*Reading passage:*
^^^^^^^^^^^^^^^^

NVIDIA GTC 2016: day one report

GTC Keynote

NVIDIA CEO Jen-Hsun Huang kicked things off at the GPU Technology Conference (GTC) at Tuesday’s keynote address. The conference has considerably grown in size, with attendance doubling since 2012. It’s not just the conference growing, with four times the number of registered CUDA developers compared with four years ago.

Like last year’s conference, the big theme at GTC 2015 is “Deep Learning” and artificial intelligence learning, which the parallel processing GPUs are especially suited towards. This is the highest growth area for NVIDIA, which is not surprising considering that there has been almost $2B USD of investment in AI startups according to Venture Scanner. One may think that this has little relation to visual effects, but watch fxguide in the coming months to find out why this area of research and tech is important to the industry.

While a full discussion of deep learning is outside the context of the article, as a bit of background it is about feeding input into a program and then providing some kind of feedback about this input. Over time, as more and more inputs are entered, relationships between the various inputs are made. In addition, with AI, input from humans is not necessarily needed — and the programs are “self-learning”.

A real-world example of this would be voice recognition or image classification such as AlexNet. As more and more images or sounds are fed into the system, complex multi-level relationships are created which allow the program to identify images or words. These deep neural networks become more accurate as more data is input into them. This allows something like AlexNet to recognize and identify what the content is of an image being fed to it.

^^^^^^^^^^^^^^^^

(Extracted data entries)
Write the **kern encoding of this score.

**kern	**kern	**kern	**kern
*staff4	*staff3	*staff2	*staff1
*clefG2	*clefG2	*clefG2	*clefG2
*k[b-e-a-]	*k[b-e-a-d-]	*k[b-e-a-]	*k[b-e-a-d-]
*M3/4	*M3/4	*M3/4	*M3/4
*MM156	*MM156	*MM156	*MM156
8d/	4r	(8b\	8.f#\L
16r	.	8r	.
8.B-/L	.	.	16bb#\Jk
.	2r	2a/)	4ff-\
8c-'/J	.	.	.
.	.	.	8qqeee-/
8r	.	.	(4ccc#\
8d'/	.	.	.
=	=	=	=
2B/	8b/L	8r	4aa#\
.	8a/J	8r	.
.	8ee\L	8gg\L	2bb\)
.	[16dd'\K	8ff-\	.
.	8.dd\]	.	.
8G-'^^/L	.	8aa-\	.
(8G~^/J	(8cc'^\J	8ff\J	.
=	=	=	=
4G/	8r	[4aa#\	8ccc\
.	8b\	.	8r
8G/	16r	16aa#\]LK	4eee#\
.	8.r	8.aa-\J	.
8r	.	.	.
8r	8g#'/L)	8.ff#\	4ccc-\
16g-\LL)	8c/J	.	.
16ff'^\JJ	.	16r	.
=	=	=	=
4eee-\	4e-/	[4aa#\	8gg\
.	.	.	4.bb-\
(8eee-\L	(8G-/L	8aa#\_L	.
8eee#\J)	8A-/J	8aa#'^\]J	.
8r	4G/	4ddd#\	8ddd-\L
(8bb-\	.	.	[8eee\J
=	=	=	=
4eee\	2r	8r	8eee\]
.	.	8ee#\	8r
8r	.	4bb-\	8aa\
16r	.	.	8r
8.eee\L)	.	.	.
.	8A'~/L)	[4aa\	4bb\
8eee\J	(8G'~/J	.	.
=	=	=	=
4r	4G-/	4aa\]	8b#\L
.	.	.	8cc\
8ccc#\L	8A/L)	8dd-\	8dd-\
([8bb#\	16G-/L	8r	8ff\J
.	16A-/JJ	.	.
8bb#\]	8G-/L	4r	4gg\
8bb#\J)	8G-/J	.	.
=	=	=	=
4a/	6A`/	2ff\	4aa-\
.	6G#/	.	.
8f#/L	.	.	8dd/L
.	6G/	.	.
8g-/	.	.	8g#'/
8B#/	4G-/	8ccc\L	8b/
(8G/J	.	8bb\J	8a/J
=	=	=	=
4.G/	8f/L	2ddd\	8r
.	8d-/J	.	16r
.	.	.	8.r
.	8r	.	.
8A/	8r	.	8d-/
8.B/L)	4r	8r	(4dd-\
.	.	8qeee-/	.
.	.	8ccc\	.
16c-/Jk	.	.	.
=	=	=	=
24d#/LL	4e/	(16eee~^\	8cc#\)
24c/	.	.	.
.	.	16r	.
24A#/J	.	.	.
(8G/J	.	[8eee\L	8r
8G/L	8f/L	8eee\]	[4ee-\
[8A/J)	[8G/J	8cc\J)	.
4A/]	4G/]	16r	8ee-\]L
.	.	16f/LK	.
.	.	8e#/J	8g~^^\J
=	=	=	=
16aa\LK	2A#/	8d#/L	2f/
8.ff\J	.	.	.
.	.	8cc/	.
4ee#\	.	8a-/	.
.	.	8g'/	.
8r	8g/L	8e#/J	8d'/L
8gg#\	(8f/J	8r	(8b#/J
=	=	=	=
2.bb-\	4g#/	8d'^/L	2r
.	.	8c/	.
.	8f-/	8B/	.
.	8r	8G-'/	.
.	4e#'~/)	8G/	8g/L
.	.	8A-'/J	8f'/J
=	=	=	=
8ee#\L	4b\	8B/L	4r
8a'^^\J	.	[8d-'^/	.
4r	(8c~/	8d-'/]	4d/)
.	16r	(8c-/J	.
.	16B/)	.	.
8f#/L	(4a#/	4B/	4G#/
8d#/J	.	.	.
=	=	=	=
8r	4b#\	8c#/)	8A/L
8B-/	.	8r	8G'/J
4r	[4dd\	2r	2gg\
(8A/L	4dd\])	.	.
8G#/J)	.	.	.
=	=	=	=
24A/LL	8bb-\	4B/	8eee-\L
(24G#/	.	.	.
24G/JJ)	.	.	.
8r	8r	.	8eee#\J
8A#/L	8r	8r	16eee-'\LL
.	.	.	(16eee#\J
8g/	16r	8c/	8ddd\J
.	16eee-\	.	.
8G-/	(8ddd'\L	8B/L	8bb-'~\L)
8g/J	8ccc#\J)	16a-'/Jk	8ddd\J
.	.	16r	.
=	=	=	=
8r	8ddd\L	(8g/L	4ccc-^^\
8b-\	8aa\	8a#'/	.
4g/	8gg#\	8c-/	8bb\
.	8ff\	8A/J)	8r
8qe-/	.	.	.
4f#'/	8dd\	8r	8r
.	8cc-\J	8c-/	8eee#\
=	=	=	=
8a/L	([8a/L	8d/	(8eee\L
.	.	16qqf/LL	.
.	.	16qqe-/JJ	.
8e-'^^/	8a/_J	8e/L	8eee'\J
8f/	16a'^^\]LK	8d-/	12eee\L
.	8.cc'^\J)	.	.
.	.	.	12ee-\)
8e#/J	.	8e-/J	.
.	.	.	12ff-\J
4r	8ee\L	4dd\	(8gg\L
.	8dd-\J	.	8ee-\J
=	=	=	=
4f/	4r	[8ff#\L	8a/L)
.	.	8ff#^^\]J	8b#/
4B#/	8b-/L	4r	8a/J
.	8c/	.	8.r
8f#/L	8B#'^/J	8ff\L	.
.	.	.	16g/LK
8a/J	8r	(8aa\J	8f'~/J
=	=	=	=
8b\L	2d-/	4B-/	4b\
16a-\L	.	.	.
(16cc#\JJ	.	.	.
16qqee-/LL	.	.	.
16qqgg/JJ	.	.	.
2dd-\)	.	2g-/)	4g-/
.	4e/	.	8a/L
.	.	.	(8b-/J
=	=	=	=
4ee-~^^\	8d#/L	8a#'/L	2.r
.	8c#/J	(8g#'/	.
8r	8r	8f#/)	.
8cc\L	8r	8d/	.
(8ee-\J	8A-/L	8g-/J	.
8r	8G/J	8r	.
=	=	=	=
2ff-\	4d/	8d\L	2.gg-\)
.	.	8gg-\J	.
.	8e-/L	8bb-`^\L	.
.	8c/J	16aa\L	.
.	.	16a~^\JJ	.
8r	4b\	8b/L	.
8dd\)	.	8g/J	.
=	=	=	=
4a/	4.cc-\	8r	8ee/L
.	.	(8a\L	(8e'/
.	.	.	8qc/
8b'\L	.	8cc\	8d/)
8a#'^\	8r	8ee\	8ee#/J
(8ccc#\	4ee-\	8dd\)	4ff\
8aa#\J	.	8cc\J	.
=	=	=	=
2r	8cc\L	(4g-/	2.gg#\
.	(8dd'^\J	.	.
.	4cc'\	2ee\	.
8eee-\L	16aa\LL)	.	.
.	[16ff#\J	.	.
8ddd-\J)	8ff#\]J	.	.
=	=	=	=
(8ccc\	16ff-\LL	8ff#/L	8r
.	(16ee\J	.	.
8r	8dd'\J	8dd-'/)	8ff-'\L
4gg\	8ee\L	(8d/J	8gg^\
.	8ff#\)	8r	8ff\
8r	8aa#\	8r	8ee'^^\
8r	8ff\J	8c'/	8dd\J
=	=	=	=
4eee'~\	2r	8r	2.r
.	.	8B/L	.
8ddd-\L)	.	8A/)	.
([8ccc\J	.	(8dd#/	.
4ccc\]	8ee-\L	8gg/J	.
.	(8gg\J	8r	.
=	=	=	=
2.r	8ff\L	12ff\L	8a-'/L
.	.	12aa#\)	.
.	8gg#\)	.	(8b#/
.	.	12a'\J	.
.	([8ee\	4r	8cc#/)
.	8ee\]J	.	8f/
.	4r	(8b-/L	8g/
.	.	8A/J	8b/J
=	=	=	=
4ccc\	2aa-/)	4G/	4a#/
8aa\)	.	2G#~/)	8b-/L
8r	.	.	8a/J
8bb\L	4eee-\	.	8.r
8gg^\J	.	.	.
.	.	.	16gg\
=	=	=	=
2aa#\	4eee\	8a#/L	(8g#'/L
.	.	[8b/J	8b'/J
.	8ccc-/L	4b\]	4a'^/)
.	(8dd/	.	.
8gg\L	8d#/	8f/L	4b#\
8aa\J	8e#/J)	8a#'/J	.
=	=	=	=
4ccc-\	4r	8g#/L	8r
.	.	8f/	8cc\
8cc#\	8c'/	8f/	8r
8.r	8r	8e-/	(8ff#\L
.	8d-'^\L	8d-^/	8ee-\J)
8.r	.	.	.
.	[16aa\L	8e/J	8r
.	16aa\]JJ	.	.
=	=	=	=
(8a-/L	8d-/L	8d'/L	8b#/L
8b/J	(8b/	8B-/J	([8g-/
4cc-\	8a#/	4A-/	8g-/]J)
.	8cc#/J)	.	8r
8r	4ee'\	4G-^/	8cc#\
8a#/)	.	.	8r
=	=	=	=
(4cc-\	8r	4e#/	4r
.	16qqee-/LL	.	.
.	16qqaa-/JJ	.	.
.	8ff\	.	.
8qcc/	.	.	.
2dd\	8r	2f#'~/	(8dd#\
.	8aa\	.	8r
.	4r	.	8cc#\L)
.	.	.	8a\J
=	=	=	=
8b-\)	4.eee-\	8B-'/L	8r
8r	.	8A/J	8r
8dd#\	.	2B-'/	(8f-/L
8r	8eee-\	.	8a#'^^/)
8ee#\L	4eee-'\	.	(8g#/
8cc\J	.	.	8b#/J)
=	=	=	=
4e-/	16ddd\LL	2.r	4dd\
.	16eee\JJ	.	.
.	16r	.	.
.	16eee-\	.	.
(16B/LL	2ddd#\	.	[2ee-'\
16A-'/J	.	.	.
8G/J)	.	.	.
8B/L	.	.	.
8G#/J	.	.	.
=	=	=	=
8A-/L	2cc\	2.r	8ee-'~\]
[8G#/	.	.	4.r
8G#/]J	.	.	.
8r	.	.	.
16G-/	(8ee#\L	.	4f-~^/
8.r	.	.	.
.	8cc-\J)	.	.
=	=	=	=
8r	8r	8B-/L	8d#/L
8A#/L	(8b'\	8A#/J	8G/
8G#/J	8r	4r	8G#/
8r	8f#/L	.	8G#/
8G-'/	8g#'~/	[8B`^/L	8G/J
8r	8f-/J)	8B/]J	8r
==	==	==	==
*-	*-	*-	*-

^^^^^^^^^^^^^^^^

*Parts of the exercise:*
1 – Answer these about the GTC day one report:
(a) How has conference attendance changed since 2012?
(b) According to Venture Scanner, how much has been invested in AI startups?
(c) What image classification system does the report name as an example?
2 – Write what comes next in the GTC day one report, starting after its last sentence.

*Answers for this exercise:*
1 –
(a) It has doubled.
(b) Almost $2B USD.
(c) AlexNet.

2 –
Deep learning and AI are hot areas in tech, and one reason Huang says NVIDIA is “all in” on high-performance computing. The new product announcements at GTC 2106 reflect this, with the new TESLA P100 GPU and the DGX-1 high performance workstation.

The tech behind the TESLA P100: Pascal

Pascal is NVIDIA’s next-generation GPU. Its main features include stacked (3D) memory, NV Link, and Mixed Precision processing. From a visual effects/post standpoint, the key features are the stacked memory and NV Link.

The GPU roadmap for NVIDIA, as revealed at GTC 2015

While PCIe is fast, this bandwidth doesn’t measure up when compared to the speed at which the CPU can access memory. This bandwidth can become even further limited if systems use a PCIe switch, which can occur in multi-GPU systems. NVLink is a new high-speed interconnect for CPU to GPU and GPU to GPU communication, intended to address this problem. Co-developed with IBM, NVLink can hit speeds of between 80 and 200 GB/sec of bandwidth, providing very fast access to system memory. It is also more energy efficient in moving data than PCIe.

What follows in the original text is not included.